Сближение меридианов приводит и к другим нелепостям, чрезвычайно усложняющим работу навигатора. Направление ветра — один из важнейших элементов расчета полета, но на полюсе-то он имеет лишь одно направление, а на деле он так же изменчив, как и в нормальных широтах. Как же его учитывать в расчетах штурмана? Попутный он или встречный?
Навигационная «карта условных меридианов», предложенная в свое время автором этих заметок, ликвидировала курсовые парадоксы в широтах Арктики и Антарктики. Принципиальная схема ее проста. Поскольку точки географических поясов физически не маркированы, как, например, точки магнитных полюсов, а всего лишь условны, то означенные на картах географические полюса мы просто «выселили» с лика планеты в бесконечность. И все стало на свои места. На полюсах появились все стороны света: юг, север, запад и восток. При полетах уже не надо вводить злополучные поправки на сближение меридианов и ряд других навигационных элементов. С начала сороковых годов полярные навигаторы по-должному оценили эту карту, вычерчивая ее сетку на существующих картах, а в 1952 году карта «Условных меридианов» была выпущена официально, вначале для Арктики и Антарктики, а чуть позже для всего земного шара…
…Следуя на помощь попавшим в беду товарищам, я настороженно прислушивался к диалогам экипажа. И был доволен тем, как штурман уверенно, с большим мастерством вел самолет к цели. Все еще критически посматривая на курс, установленный на гирополукомпасе, Сорокин с сомнением промолвил:
— Ладно, топайте! Пока есть горючее в баках, не страшно. Но вот выйдет номер, если во главе с Главным штурманом на борту выскочим к берегам Америки! Как это будет выглядеть?!
— А будет выглядеть так, — опуская бинокль и передавая его Сорокину, Мальков показал рукой вперед, — видишь, прямо по курсу!

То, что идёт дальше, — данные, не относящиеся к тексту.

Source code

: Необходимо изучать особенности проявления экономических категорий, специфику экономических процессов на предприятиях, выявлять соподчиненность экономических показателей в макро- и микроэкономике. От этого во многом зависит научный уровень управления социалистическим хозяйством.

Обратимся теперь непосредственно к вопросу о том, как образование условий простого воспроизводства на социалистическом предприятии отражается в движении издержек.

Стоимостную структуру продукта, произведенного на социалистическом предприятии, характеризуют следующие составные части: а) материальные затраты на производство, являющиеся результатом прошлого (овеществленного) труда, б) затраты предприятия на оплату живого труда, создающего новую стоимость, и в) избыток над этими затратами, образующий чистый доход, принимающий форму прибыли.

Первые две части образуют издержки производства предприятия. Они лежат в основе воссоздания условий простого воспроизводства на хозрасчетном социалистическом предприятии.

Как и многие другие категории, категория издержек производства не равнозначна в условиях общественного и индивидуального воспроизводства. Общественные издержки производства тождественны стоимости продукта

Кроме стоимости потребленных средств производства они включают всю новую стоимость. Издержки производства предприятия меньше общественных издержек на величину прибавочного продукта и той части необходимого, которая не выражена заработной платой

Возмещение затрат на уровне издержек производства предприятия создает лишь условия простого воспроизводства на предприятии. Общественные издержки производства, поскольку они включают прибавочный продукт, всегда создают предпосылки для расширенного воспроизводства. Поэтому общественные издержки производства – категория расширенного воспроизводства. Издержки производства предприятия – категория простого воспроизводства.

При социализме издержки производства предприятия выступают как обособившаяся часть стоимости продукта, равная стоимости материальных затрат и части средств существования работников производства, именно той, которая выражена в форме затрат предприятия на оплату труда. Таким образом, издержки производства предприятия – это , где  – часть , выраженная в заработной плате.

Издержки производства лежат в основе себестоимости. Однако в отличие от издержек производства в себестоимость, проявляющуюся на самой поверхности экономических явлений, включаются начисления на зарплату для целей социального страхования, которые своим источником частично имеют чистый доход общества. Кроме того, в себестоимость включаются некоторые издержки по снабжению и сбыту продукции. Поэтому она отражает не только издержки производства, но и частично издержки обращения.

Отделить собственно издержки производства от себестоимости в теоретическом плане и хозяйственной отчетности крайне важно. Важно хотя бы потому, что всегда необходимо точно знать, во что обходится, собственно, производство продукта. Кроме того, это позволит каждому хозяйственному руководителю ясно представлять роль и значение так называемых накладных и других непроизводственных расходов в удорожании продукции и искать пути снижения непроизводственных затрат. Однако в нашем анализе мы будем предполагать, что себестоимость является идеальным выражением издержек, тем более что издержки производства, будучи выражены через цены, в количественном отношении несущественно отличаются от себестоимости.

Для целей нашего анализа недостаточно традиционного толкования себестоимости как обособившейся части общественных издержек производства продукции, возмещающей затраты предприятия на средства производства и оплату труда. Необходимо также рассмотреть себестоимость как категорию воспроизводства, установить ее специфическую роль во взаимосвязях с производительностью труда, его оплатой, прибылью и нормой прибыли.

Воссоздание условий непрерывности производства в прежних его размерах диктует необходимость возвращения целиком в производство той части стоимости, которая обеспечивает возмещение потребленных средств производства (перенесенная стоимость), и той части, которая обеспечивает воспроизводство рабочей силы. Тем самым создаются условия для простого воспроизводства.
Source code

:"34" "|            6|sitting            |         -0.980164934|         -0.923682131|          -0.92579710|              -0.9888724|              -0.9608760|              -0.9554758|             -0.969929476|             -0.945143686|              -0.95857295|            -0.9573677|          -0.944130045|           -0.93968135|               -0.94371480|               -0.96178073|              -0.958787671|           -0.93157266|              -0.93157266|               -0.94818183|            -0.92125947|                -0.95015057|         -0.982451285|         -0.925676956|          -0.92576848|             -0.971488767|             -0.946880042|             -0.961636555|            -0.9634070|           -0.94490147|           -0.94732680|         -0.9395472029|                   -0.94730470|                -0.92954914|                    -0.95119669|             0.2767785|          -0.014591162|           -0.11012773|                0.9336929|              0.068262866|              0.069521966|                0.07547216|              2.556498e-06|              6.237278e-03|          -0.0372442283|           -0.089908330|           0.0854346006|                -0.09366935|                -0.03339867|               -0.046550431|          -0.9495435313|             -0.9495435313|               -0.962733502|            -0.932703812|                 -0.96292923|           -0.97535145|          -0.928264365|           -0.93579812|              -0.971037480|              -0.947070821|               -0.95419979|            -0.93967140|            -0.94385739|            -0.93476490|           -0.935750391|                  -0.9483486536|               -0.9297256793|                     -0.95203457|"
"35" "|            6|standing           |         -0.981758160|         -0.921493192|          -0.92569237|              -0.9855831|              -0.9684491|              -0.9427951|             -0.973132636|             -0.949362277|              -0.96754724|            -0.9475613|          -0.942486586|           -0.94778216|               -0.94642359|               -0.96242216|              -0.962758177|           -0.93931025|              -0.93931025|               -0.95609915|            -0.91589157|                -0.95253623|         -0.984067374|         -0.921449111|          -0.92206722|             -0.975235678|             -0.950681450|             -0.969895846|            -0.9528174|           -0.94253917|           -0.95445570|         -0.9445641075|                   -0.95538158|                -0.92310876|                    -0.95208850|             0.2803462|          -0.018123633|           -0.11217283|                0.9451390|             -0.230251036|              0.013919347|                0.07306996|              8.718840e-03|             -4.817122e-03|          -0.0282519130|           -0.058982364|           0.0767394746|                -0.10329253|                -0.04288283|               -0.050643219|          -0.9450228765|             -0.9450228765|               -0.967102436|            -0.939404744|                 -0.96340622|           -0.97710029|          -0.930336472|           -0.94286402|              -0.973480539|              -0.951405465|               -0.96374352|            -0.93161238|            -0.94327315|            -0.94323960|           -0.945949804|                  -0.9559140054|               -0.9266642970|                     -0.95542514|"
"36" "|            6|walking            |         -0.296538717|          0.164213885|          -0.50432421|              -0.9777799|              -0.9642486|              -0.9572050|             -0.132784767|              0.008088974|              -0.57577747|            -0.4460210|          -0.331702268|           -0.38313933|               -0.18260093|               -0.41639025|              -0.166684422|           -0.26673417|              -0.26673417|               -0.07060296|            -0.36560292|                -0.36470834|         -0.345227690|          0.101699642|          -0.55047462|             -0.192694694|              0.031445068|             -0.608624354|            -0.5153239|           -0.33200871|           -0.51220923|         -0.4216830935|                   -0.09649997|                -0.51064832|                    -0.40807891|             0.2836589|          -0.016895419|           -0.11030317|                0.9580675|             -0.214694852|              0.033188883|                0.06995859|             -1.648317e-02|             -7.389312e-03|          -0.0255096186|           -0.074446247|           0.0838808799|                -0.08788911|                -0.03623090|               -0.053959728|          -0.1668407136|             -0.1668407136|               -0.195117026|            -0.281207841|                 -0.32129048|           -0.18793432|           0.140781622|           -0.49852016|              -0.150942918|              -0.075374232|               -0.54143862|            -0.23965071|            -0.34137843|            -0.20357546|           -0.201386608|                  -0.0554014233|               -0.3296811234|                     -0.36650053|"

— Самолет!.. Ходит кругами! Да это же Черевичный! — не сдерживая радости, закричал Сорокин, растерянно поглядывая на пилота-инструктора.
Мальков покровительственно похлопал его по плечу.

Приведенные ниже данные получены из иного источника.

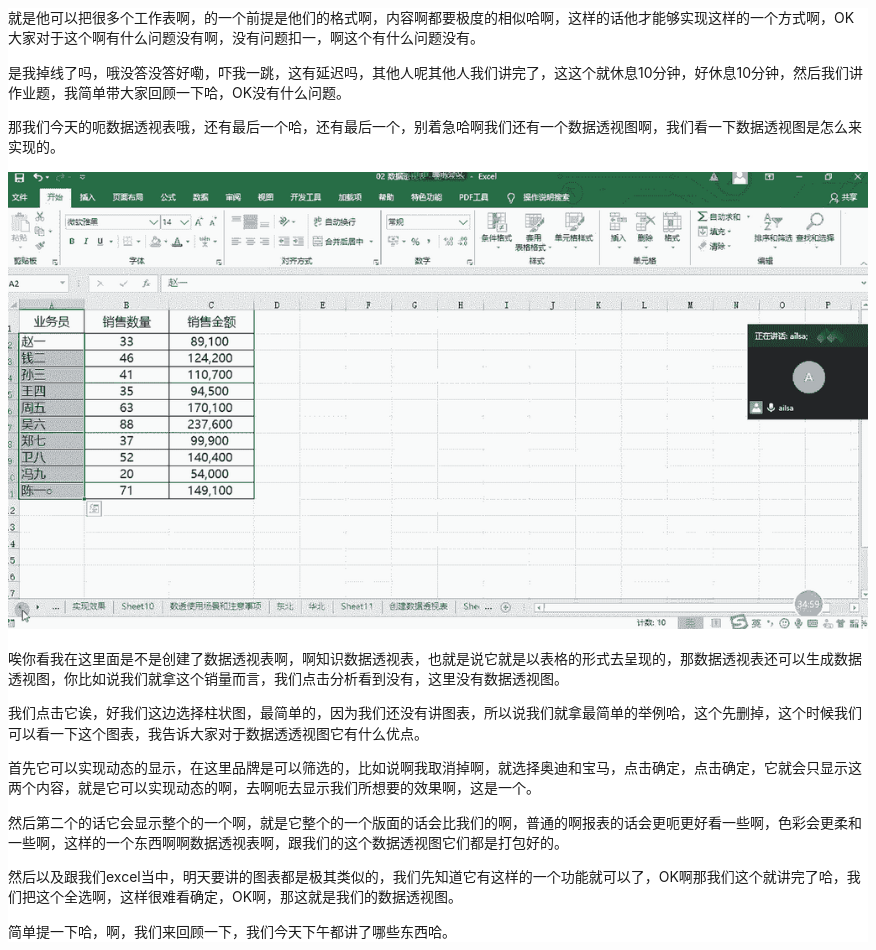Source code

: 就是他可以把很多个工作表啊，的一个前提是他们的格式啊，内容啊都要极度的相似哈啊，这样的话他才能够实现这样的一个方式啊，OK大家对于这个啊有什么问题没有啊，没有问题扣一，啊这个有什么问题没有。

是我掉线了吗，哦没答没答好嘞，吓我一跳，这有延迟吗，其他人呢其他人我们讲完了，这这个就休息10分钟，好休息10分钟，然后我们讲作业题，我简单带大家回顾一下哈，OK没有什么问题。

那我们今天的呃数据透视表哦，还有最后一个哈，还有最后一个，别着急哈啊我们还有一个数据透视图啊，我们看一下数据透视图是怎么来实现的。



![](img/d523edbeca28f50d6924d758bb726ef3_31.png)

唉你看我在这里面是不是创建了数据透视表啊，啊知识数据透视表，也就是说它就是以表格的形式去呈现的，那数据透视表还可以生成数据透视图，你比如说我们就拿这个销量而言，我们点击分析看到没有，这里没有数据透视图。

我们点击它诶，好我们这边选择柱状图，最简单的，因为我们还没有讲图表，所以说我们就拿最简单的举例哈，这个先删掉，这个时候我们可以看一下这个图表，我告诉大家对于数据透透视图它有什么优点。

首先它可以实现动态的显示，在这里品牌是可以筛选的，比如说啊我取消掉啊，就选择奥迪和宝马，点击确定，点击确定，它就会只显示这两个内容，就是它可以实现动态的啊，去啊呃去显示我们所想要的效果啊，这是一个。

然后第二个的话它会显示整个的一个啊，就是它整个的一个版面的话会比我们的啊，普通的啊报表的话会更呃更好看一些啊，色彩会更柔和一些啊，这样的一个东西啊啊数据透视表啊，跟我们的这个数据透视图它们都是打包好的。

然后以及跟我们excel当中，明天要讲的图表都是极其类似的，我们先知道它有这样的一个功能就可以了，OK啊那我们这个就讲完了哈，我们把这个全选啊，这样很难看确定，OK啊，那这就是我们的数据透视图。

简单提一下哈，啊，我们来回顾一下，我们今天下午都讲了哪些东西哈。
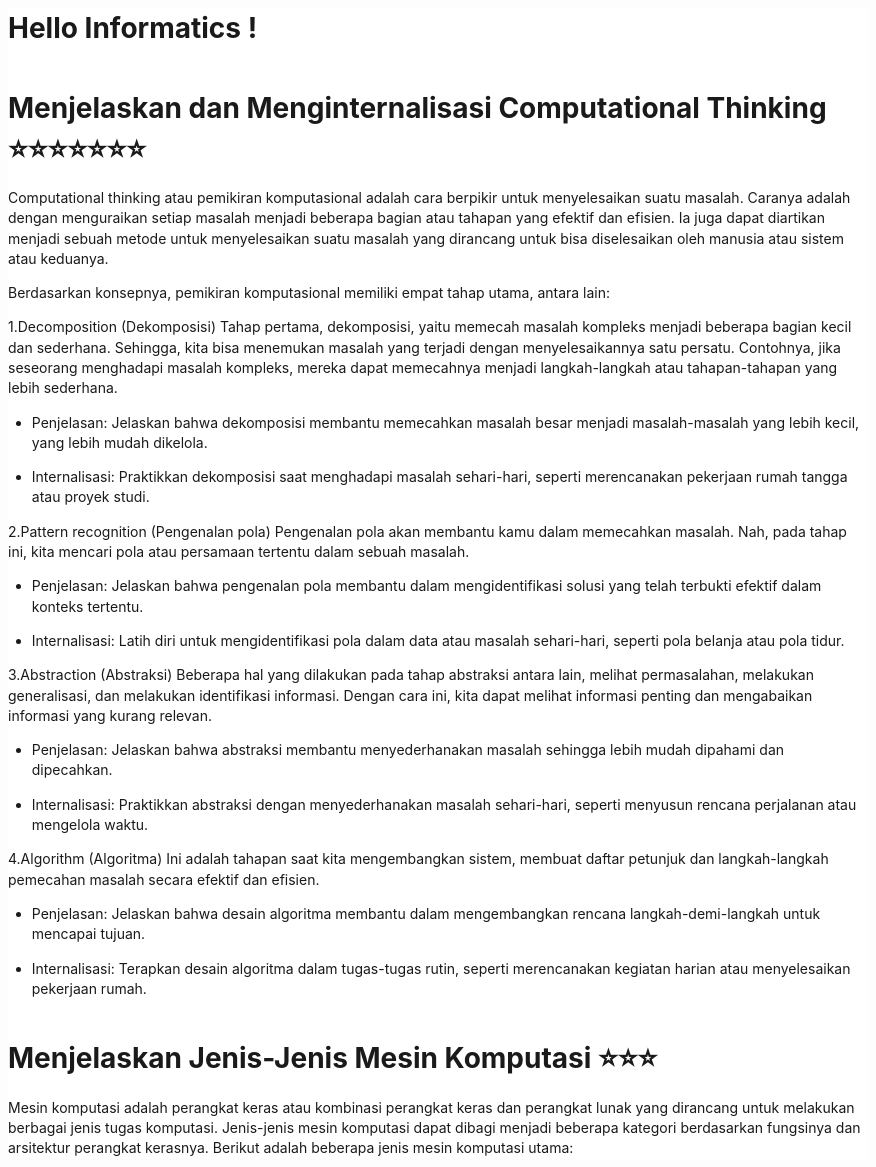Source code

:# Hello Informatics !

# Menjelaskan dan Menginternalisasi Computational Thinking ⭐⭐⭐⭐⭐⭐⭐
Computational thinking atau pemikiran komputasional adalah cara berpikir untuk menyelesaikan suatu masalah. Caranya adalah dengan menguraikan setiap masalah menjadi beberapa bagian atau tahapan yang efektif dan efisien. Ia juga dapat diartikan menjadi sebuah metode untuk menyelesaikan suatu masalah yang dirancang untuk bisa diselesaikan oleh manusia atau sistem atau keduanya.

Berdasarkan konsepnya, pemikiran komputasional memiliki empat tahap utama, antara lain:

1.Decomposition (Dekomposisi)
Tahap pertama, dekomposisi, yaitu memecah masalah kompleks menjadi beberapa bagian kecil dan sederhana. Sehingga, kita bisa menemukan masalah yang terjadi dengan menyelesaikannya satu persatu.
Contohnya, jika seseorang menghadapi masalah kompleks, mereka dapat memecahnya menjadi langkah-langkah atau tahapan-tahapan yang lebih sederhana.

* Penjelasan: Jelaskan bahwa dekomposisi membantu memecahkan masalah besar menjadi masalah-masalah yang lebih kecil, yang lebih mudah dikelola.

* Internalisasi: Praktikkan dekomposisi saat menghadapi masalah sehari-hari, seperti merencanakan pekerjaan rumah tangga atau proyek studi.

2.Pattern recognition (Pengenalan pola)
Pengenalan pola akan membantu kamu dalam memecahkan masalah. Nah, pada tahap ini, kita mencari pola atau persamaan tertentu dalam sebuah masalah.

* Penjelasan: Jelaskan bahwa pengenalan pola membantu dalam mengidentifikasi solusi yang telah terbukti efektif dalam konteks tertentu.

* Internalisasi: Latih diri untuk mengidentifikasi pola dalam data atau masalah sehari-hari, seperti pola belanja atau pola tidur.

3.Abstraction (Abstraksi)
Beberapa hal yang dilakukan pada tahap abstraksi antara lain, melihat permasalahan, melakukan generalisasi, dan melakukan identifikasi informasi. Dengan cara ini, kita dapat melihat informasi penting dan mengabaikan informasi yang kurang relevan.

* Penjelasan: Jelaskan bahwa abstraksi membantu menyederhanakan masalah sehingga lebih mudah dipahami dan dipecahkan.

* Internalisasi: Praktikkan abstraksi dengan menyederhanakan masalah sehari-hari, seperti menyusun rencana perjalanan atau mengelola waktu.

4.Algorithm (Algoritma)
Ini adalah tahapan saat kita mengembangkan sistem, membuat daftar petunjuk dan langkah-langkah pemecahan masalah secara efektif dan efisien.

* Penjelasan: Jelaskan bahwa desain algoritma membantu dalam mengembangkan rencana langkah-demi-langkah untuk mencapai tujuan.

* Internalisasi: Terapkan desain algoritma dalam tugas-tugas rutin, seperti merencanakan kegiatan harian atau menyelesaikan pekerjaan rumah.

# Menjelaskan Jenis-Jenis Mesin Komputasi ⭐⭐⭐
Mesin komputasi adalah perangkat keras atau kombinasi perangkat keras dan perangkat lunak yang dirancang untuk melakukan berbagai jenis tugas komputasi. Jenis-jenis mesin komputasi dapat dibagi menjadi beberapa kategori berdasarkan fungsinya dan arsitektur perangkat kerasnya. Berikut adalah beberapa jenis mesin komputasi utama:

— Вижу людей. А где самолет Каминского и пятый член экипажа? — Я, конечно же, был удивлен.
— А может, это не Черевичный? Шли-то черт знает каким курсом, — опять не преминул выразить недоверие к «условным меридианам» Сорокин.

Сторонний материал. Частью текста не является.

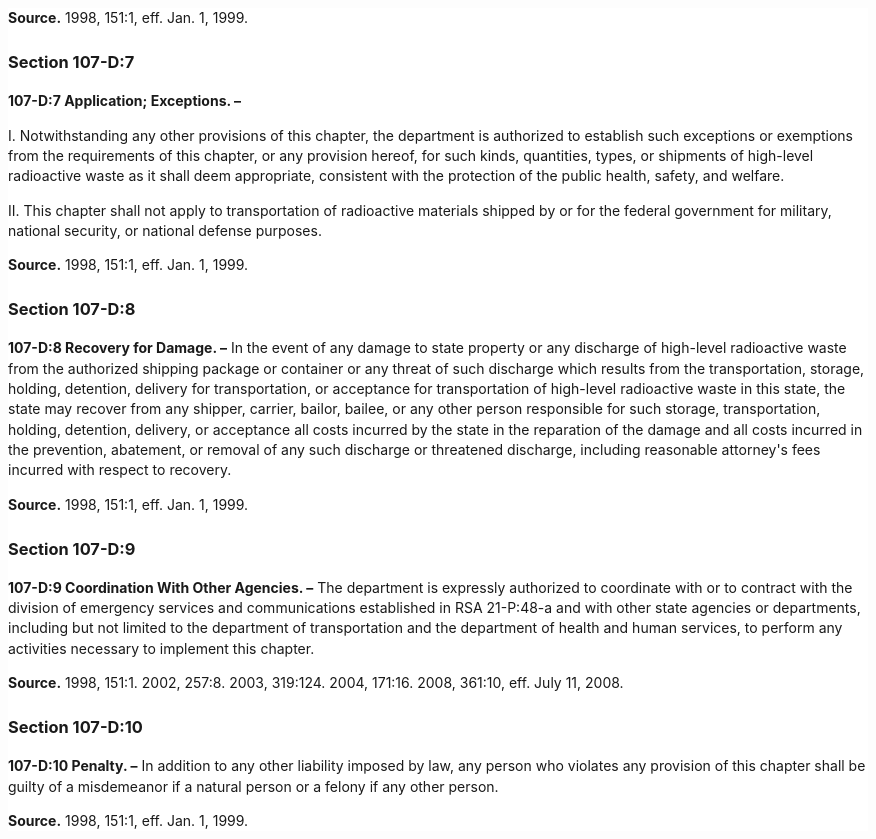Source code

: **Source.** 1998, 151:1, eff. Jan. 1, 1999.

### Section 107-D:7

 **107-D:7 Application; Exceptions. –**
                                             
 I. Notwithstanding any other provisions of this chapter, the
department is authorized to establish such exceptions or exemptions from
the requirements of this chapter, or any provision hereof, for such
kinds, quantities, types, or shipments of high-level radioactive waste
as it shall deem appropriate, consistent with the protection of the
public health, safety, and welfare.
                                             
 II. This chapter shall not apply to transportation of radioactive
materials shipped by or for the federal government for military,
national security, or national defense purposes.

**Source.** 1998, 151:1, eff. Jan. 1, 1999.

### Section 107-D:8

 **107-D:8 Recovery for Damage. –** In the event of any damage to
state property or any discharge of high-level radioactive waste from the
authorized shipping package or container or any threat of such discharge
which results from the transportation, storage, holding, detention,
delivery for transportation, or acceptance for transportation of
high-level radioactive waste in this state, the state may recover from
any shipper, carrier, bailor, bailee, or any other person responsible
for such storage, transportation, holding, detention, delivery, or
acceptance all costs incurred by the state in the reparation of the
damage and all costs incurred in the prevention, abatement, or removal
of any such discharge or threatened discharge, including reasonable
attorney's fees incurred with respect to recovery.

**Source.** 1998, 151:1, eff. Jan. 1, 1999.

### Section 107-D:9

 **107-D:9 Coordination With Other Agencies. –** The department is
expressly authorized to coordinate with or to contract with the division
of emergency services and communications established in RSA 21-P:48-a
and with other state agencies or departments, including but not limited
to the department of transportation and the department of health and
human services, to perform any activities necessary to implement this
chapter.

**Source.** 1998, 151:1. 2002, 257:8. 2003, 319:124. 2004, 171:16. 2008,
361:10, eff. July 11, 2008.

### Section 107-D:10

 **107-D:10 Penalty. –** In addition to any other liability imposed
by law, any person who violates any provision of this chapter shall be
guilty of a misdemeanor if a natural person or a felony if any other
person.

**Source.** 1998, 151:1, eff. Jan. 1, 1999.
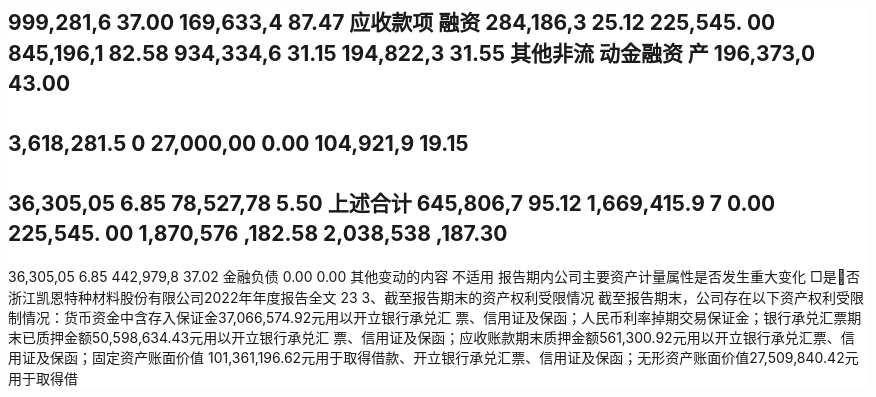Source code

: 999,281,6
37.00
169,633,4
87.47
应收款项
融资
284,186,3
25.12
225,545.
00
845,196,1
82.58
934,334,6
31.15
194,822,3
31.55
其他非流
动金融资
产
196,373,0
43.00
-
3,618,281.5
0
27,000,00
0.00
104,921,9
19.15
-
36,305,05
6.85
78,527,78
5.50
上述合计
645,806,7
95.12
1,669,415.9
7
0.00
225,545.
00
1,870,576
,182.58
2,038,538
,187.30
-
36,305,05
6.85
442,979,8
37.02
金融负债
0.00
0.00
其他变动的内容
不适用
报告期内公司主要资产计量属性是否发生重大变化
□是否
浙江凯恩特种材料股份有限公司2022年年度报告全文
23
3、截至报告期末的资产权利受限情况
截至报告期末，公司存在以下资产权利受限制情况：货币资金中含存入保证金37,066,574.92元用以开立银行承兑汇
票、信用证及保函；人民币利率掉期交易保证金；银行承兑汇票期末已质押金额50,598,634.43元用以开立银行承兑汇
票、信用证及保函；应收账款期末质押金额561,300.92元用以开立银行承兑汇票、信用证及保函；固定资产账面价值
101,361,196.62元用于取得借款、开立银行承兑汇票、信用证及保函；无形资产账面价值27,509,840.42元用于取得借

— Черевичный нас видит. Просит разрешения уходить, так как горючего осталось только до базы, — входя в пилотскую, объявил радист.
— Говорит Н-496. Вас поняли, — переходя на радиотелефонную связь, ответил Мальков, — спасибо за помощь и вахту. Людей на льду видим, но где самолет Каминского? Прием.
— Отвечает Н-433. С прибытием. Долго вас ждали. Самолет Каминского не ищите. Сгорел. Голубое пятно — место, где он взорвался при посадке. Причины неизвестны. Рация, продукты, теплая одежда — все погибло. Ребятам кое-что сбросил из своих запасов. Сесть не мог. Их льдина мала для нашего самолета. Оружия у них нет, а недалеко, однако, бродит пара матерых медведей. Отогнали их самолетом. Сию минуту должен уходить. Удачи вам в вашей вахте…
Появление нашего самолета внизу встретили без особого энтузиазма. Четыре человека устало ходили по краю голубого пятна, вяло помахивали нам руками. Положив машину в широкий круг, мы долго изучали распростертую под нами картину, молчаливо стыдясь своего бессилия.